Step 1: Preheat oven to 175°C (350°F). Grease a standard 9x5-inch (23x13 cm) loaf pan and line it with parchment paper, leaving overhang.
Step 2: In a large mixing bowl, mash the ripe bananas. Stir in the melted butter, 150g (¾ cup) granulated sugar, and brown sugar until smooth. Mix in the eggs one at a time, then stir in the vanilla extract.
Step 3: In a separate medium bowl, whisk together the all-purpose flour, cream of tartar, baking soda, and salt. Add this dry mix to the wet ingredients and mix just until combined, without overmixing.
Step 4: In a small bowl, combine the 60g (¼ cup) granulated sugar and ground cinnamon for the coating.
Step 5: Spoon about half of the banana bread batter into the prepared loaf pan. Sprinkle about 1 tablespoon of the cinnamon-sugar mixture evenly over the batter. Dollop the remaining batter on top and gently spread it out. Sprinkle the remaining cinnamon-sugar mixture generously over the top surface.
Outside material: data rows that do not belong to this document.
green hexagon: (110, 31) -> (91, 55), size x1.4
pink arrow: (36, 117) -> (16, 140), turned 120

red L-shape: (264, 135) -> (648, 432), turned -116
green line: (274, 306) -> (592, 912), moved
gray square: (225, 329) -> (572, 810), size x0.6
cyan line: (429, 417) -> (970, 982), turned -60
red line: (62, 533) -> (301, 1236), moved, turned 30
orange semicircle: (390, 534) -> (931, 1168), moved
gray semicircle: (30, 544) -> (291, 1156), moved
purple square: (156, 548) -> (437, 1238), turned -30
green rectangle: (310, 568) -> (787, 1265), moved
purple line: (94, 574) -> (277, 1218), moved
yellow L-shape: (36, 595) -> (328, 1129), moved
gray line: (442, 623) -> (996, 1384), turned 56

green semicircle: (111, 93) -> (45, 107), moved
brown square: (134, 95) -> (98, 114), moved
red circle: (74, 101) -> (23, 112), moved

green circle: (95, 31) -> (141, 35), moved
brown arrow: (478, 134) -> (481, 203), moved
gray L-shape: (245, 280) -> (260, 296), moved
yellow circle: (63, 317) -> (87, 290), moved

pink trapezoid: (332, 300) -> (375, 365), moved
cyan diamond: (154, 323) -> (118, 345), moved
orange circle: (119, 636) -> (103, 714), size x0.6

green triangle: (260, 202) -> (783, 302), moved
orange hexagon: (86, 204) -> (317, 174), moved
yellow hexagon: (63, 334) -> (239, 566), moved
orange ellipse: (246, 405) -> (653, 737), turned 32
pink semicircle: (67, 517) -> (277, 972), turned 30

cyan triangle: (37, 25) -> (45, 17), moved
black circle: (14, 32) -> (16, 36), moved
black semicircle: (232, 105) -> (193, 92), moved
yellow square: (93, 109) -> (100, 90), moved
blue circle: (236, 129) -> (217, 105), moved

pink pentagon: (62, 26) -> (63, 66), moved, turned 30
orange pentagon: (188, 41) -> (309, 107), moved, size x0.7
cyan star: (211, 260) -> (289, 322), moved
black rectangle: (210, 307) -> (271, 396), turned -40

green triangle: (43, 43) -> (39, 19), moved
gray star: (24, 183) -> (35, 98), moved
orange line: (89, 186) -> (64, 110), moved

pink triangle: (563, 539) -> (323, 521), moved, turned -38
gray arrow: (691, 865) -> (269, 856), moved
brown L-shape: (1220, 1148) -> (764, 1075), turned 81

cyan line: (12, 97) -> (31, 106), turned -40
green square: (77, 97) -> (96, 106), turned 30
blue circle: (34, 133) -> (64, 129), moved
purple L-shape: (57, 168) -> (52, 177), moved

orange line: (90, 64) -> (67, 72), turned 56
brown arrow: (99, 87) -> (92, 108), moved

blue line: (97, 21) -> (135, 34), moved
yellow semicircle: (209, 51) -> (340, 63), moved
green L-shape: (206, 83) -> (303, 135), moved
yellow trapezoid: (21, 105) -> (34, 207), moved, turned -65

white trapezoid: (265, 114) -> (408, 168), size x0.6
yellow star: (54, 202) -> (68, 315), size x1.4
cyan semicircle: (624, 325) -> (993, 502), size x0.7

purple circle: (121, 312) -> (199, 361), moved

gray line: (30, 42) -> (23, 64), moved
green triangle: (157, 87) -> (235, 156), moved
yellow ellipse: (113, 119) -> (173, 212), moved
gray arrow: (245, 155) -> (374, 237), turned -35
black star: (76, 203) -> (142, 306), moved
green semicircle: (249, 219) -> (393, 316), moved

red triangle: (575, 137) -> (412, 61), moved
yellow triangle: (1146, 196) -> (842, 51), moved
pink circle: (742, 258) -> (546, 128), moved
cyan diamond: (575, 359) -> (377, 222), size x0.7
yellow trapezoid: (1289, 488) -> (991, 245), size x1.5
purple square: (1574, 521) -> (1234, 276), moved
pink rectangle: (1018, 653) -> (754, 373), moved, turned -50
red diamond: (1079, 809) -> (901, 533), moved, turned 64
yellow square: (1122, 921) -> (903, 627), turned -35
Step 6: Bake for 55–65 minutes, or until the top is golden brown and a toothpick inserted into the center comes out clean. If the top browns too quickly, loosely tent with aluminum foil.
Step 7: Let the banana bread cool in the pan for about 10 minutes. Use the parchment paper overhang to carefully lift the loaf out and transfer it to a wire rack to cool completely before slicing.